WHEN YOU TORE into this column with your typical voracity last week, reader, you got a pretty good preview of events to come.

You’ll recall I wrote about looming squabbles of Mayor Ted Wheeler’s first budget, and settled on three—Wheeler’s proposed homelessness spending, his $600 million plan for infrastructure projects, and a new public elections program—that seemed particularly ripe.

I was mostly right! In the last week, Wheeler has squared off with Multnomah County Chair Deborah Kafoury—in a courteous but tense exchange—over the $25 million he’s budgeting for shelters and other homelessness help. (Kafoury thinks it should be more.)

He’s also heard concerns from Commissioner Nick Fish about that massive infrastructure proposal, which the commissioner notes hasn’t seen any meaningful discussion before council.

And it appears he’ll allocate $250,000 to the Open and Accountable Elections program slated to begin in 2019. He’d first suggested putting off payment entirely.

BUT! There is one interesting tidbit I missed completely: People aren’t too happy with how Wheeler wants to spend your pot taxes.

Amid the trauma of the November election, Portlanders approved a 3 percent local sales tax on recreational cannabis. Combined with a 17 percent state markup, that means cannabis users now pay a 20 percent premium to buy within city limits.

There were good reasons to support the tax. City Council had dreamed up all sorts of interesting ideas for how the projected $3 million a year could be used.

For months, Commissioner Amanda Fritz went to community meetings and endorsement interviews, pledging the money for purposes as varied as DUI training for cops, drug treatment, road safety projects, help for minority- and woman-owned small businesses, and “economic opportunity” for communities that have been disproportionately affected by pot prohibition.

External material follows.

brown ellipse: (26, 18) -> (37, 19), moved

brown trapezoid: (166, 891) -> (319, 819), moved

Then Wheeler, the police commissioner, opted to put most of the money into the Portland Police Bureau.

The mayor’s budget includes nearly $2.4 million in pot taxes to be spent on the bureau’s Service Coordination Team, which works with addicts, and DUI training.

Another $500,000 would be spent in a “participatory budgeting” process where community members could suggest noble recipients of cash. But that small piece wasn’t enough to win over Fritz or Commissioner Chloe Eudaly.

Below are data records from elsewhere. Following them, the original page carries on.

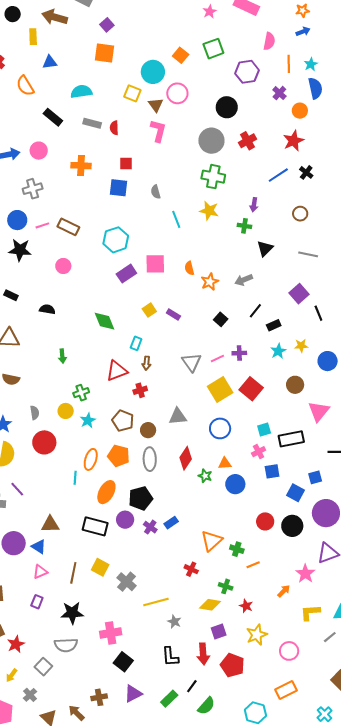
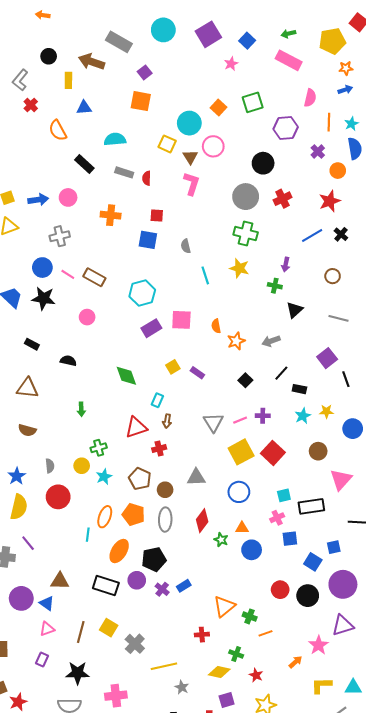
pink star: (210, 12) -> (231, 64), moved
pink line: (42, 225) -> (68, 274), turned 48
black rectangle: (274, 325) -> (299, 389), turned 32
red cross: (191, 569) -> (202, 635), turned -32

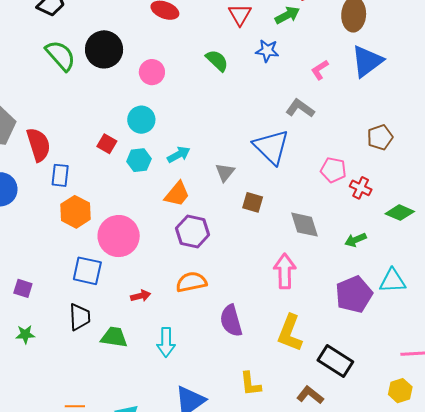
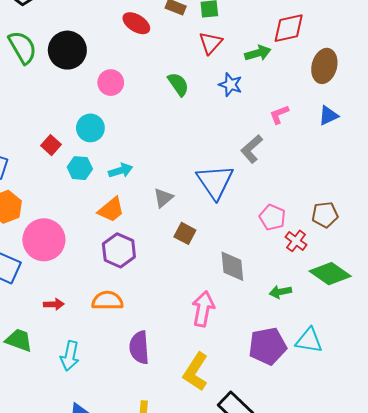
blue triangle: (367, 61) -> (328, 116), size x0.6
gray L-shape: (300, 108) -> (252, 149), turned -88
brown pentagon: (380, 137) -> (325, 215), moved
green diamond: (400, 213) -> (330, 274), size x1.4

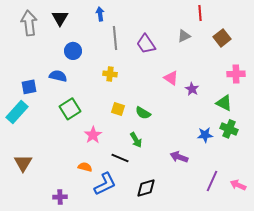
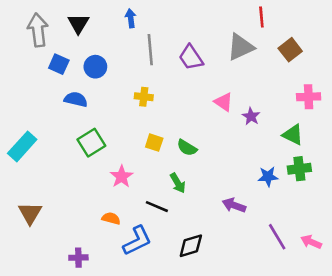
gray triangle: (184, 36) -> (241, 47), size x1.6
blue square: (29, 87) -> (59, 64), moved, turned 35
green cross: (229, 129) -> (299, 169), turned -30
purple line: (212, 181) -> (277, 237), turned -55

“Some small businesses have some very big concerns, as do I,” Fritz said at a budget hearing on Tuesday, May 9. She suggested dumping the bulk of money into police would be tantamount to “not doing what we said we were going to do.”

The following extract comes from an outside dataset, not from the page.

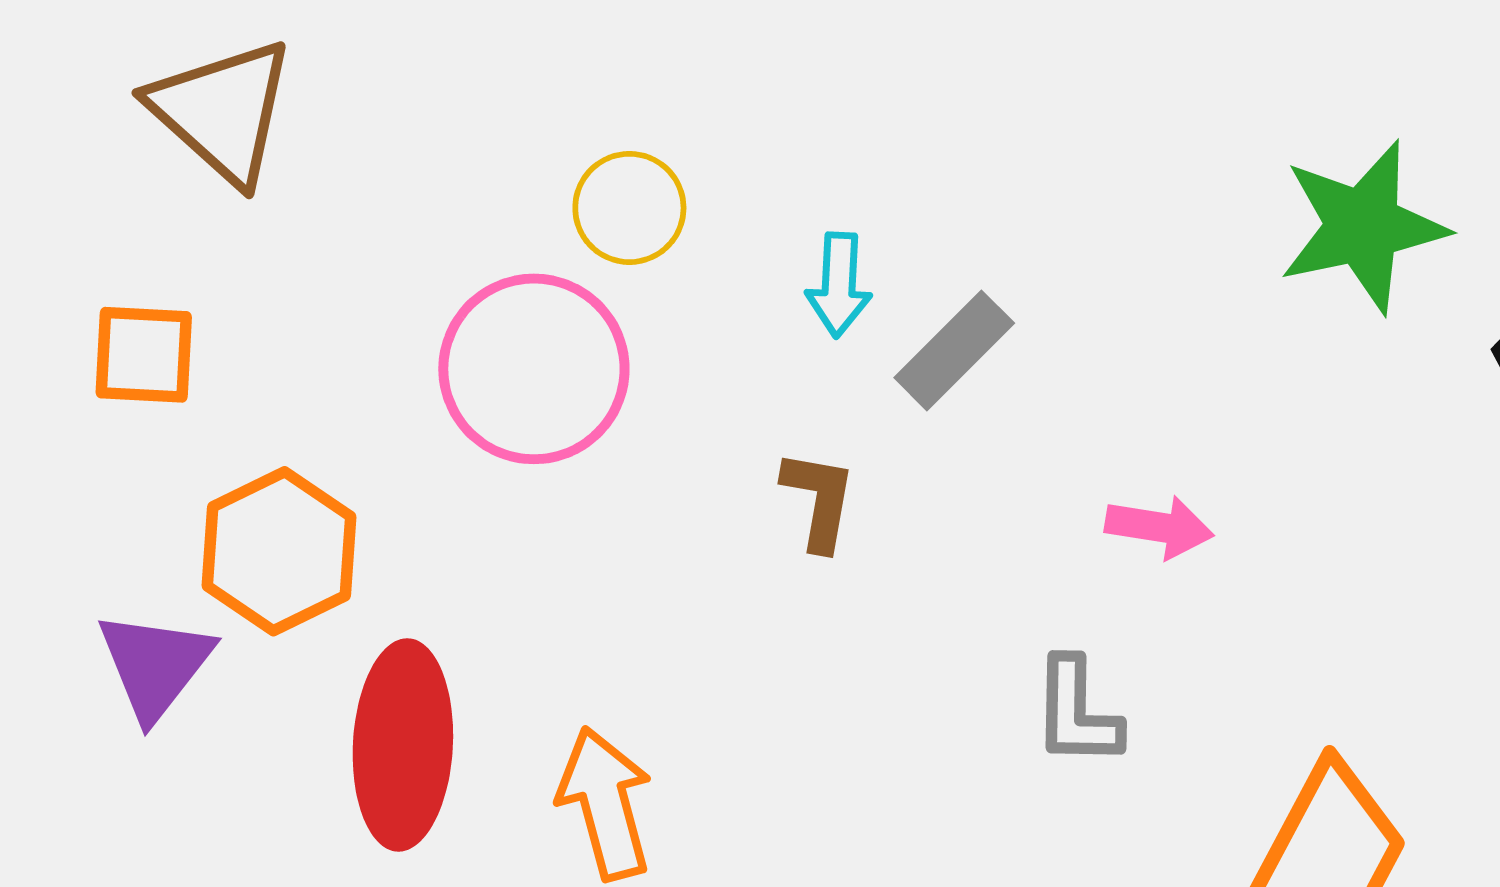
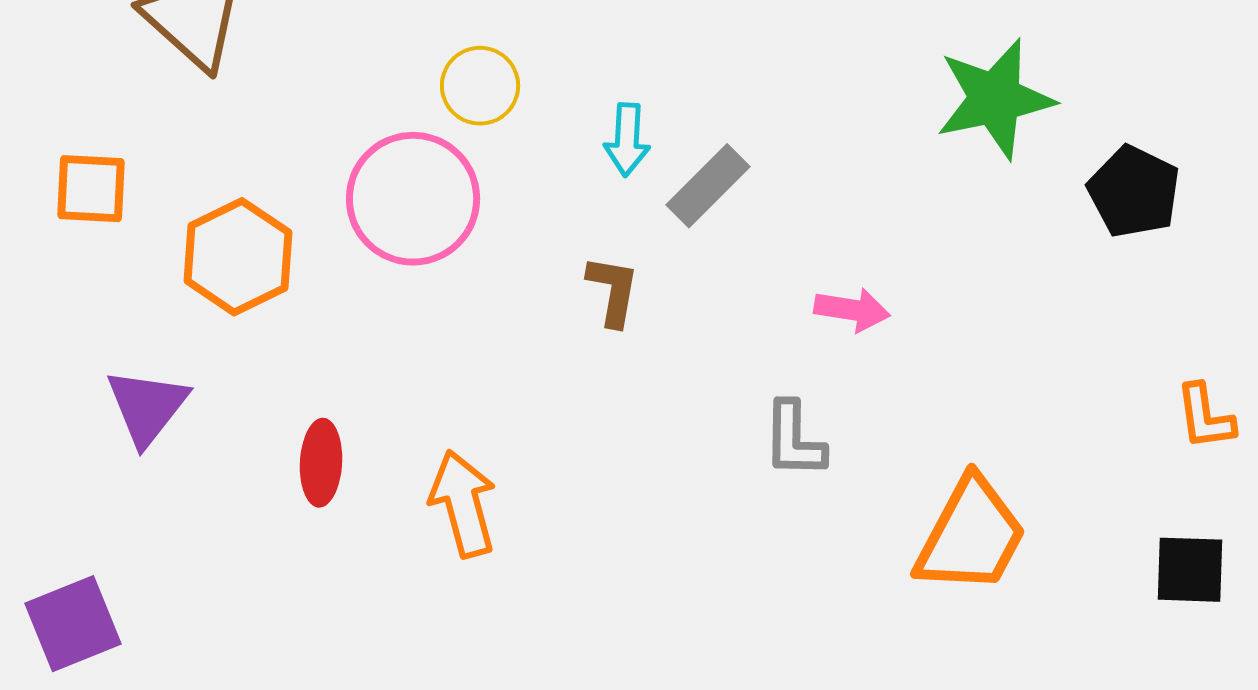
orange square: (144, 355) -> (91, 189), moved
orange hexagon: (279, 551) -> (238, 257), moved
red ellipse: (403, 745) -> (321, 463), size x0.6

“I would prefer not to be part of another broken promise,” Eudaly added.

This particular kerfuffle doesn’t seem to have a neat solution. Wheeler is counting on the pot money to balance his budget, meaning if Eudaly and Fritz get their way, cuts elsewhere would be necessary. Barring major changes, it appears more than 80 percent of the local pot tax will be headed to the cops next year.

Put THAT in your pipe and smoke it, Portland. (Seriously. You’d be doing a service to our men and women in blue.)